# [GIVEN PROBLEM]
Rewrite the entries below, changing each "pose" to "camera" and keeping everything else the same. Leave the pictures out.

━━━ DATA PROVIDED ━━━

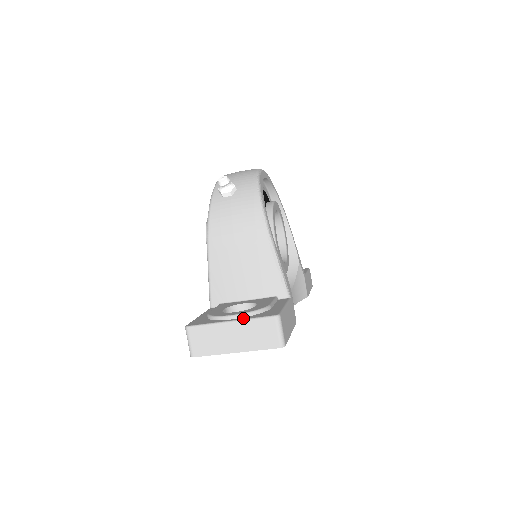
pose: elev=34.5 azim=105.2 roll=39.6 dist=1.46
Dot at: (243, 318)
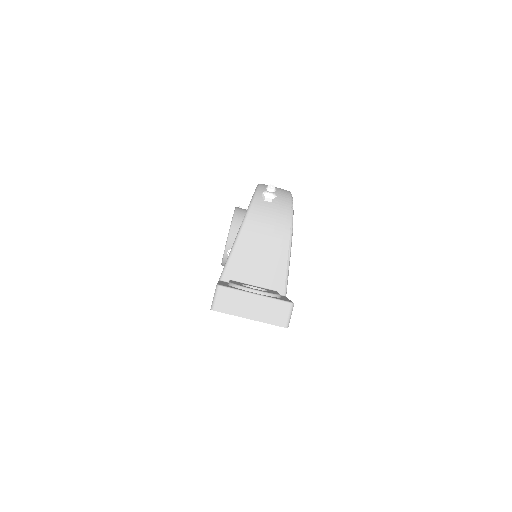
Dot at: (266, 295)
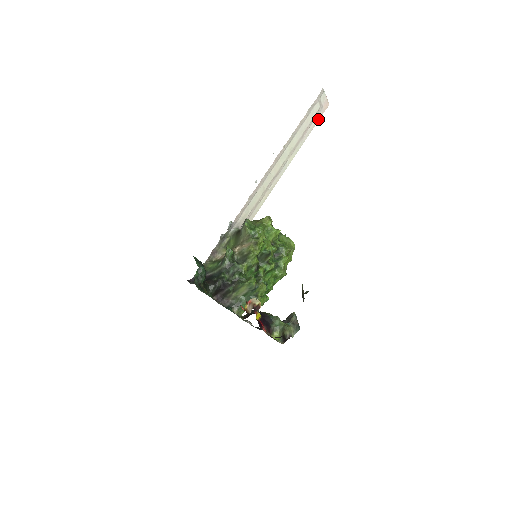
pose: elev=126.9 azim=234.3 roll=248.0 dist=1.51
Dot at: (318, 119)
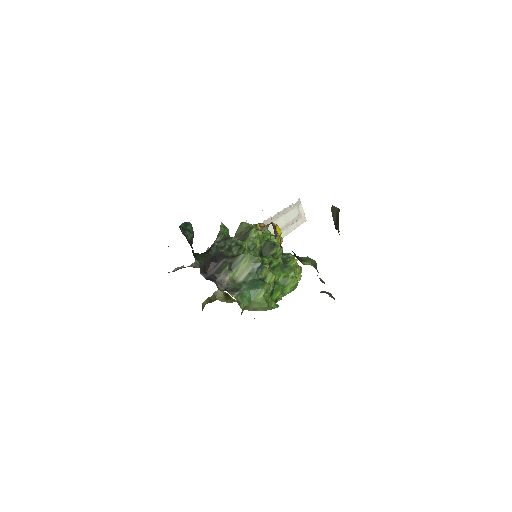
Dot at: (299, 225)
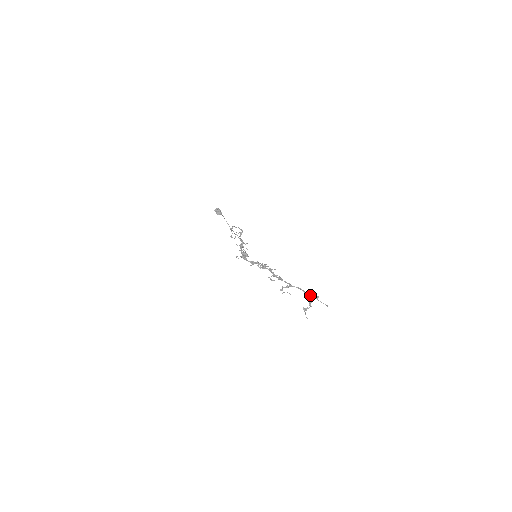
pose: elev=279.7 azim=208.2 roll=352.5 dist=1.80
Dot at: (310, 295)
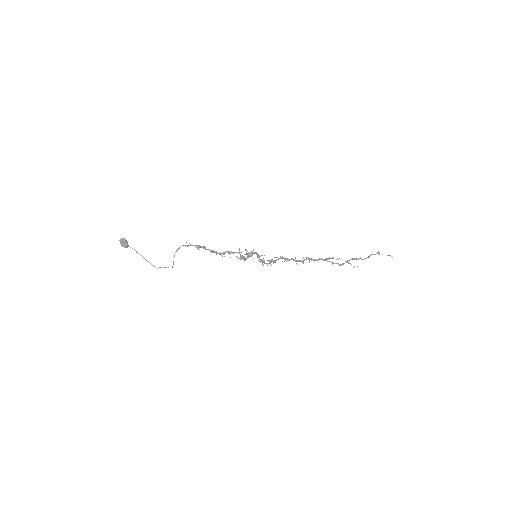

━━━

# [EXPECTED ANSWER]
camera: elev=34.5 azim=105.2 roll=39.6 dist=1.46
Dot at: (243, 318)
Dot at: (266, 295)
camera: elev=126.9 azim=234.3 roll=248.0 dist=1.51
Dot at: (318, 119)
Dot at: (299, 225)
camera: elev=279.7 azim=208.2 roll=352.5 dist=1.80
Dot at: (310, 295)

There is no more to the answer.